» **WRITTEN TASK**: Using the records below, copy out exactly the line that contains "CHC Santa Casa" and every line that follows it, up to and including the last, and no others.

» **RECORDS PROVIDED**:

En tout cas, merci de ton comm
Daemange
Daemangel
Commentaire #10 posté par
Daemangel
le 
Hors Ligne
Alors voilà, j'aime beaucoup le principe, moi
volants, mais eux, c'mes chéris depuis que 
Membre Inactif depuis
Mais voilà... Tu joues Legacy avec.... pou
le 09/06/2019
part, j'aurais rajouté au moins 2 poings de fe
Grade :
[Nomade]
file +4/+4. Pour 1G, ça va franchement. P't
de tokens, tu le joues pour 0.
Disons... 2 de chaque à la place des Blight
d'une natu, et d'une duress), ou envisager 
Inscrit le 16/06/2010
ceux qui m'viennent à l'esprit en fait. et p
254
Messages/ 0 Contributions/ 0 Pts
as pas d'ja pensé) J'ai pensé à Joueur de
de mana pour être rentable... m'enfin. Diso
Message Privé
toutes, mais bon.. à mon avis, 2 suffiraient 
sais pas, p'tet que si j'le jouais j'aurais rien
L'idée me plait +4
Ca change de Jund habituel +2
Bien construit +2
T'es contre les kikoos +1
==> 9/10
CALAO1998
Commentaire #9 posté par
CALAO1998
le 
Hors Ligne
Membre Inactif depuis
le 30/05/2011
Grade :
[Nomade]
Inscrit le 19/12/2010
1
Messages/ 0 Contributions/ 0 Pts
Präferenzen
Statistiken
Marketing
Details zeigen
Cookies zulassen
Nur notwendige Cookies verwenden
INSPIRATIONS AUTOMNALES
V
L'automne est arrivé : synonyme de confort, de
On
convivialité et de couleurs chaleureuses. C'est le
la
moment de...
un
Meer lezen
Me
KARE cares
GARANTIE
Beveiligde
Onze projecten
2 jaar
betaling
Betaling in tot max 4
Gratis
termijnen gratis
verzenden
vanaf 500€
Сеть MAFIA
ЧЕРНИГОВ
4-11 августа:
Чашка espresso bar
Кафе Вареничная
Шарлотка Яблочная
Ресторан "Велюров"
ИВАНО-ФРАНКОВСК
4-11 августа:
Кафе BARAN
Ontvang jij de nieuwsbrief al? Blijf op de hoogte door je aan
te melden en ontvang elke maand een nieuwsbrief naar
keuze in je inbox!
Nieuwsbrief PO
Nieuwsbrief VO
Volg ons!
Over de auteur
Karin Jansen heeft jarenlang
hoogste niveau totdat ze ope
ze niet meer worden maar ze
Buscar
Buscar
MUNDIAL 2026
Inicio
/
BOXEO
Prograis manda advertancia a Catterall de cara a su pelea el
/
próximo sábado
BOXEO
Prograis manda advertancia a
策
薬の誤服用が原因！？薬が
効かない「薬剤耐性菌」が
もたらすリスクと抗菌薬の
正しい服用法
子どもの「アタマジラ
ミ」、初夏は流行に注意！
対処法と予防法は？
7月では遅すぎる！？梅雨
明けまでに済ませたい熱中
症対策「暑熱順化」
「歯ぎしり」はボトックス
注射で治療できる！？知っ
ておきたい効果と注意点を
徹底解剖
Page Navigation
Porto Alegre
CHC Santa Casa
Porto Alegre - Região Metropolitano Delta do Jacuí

» **REPLY TO THE EXERCISE**:
CHC Santa Casa
Porto Alegre - Região Metropolitano Delta do Jacuí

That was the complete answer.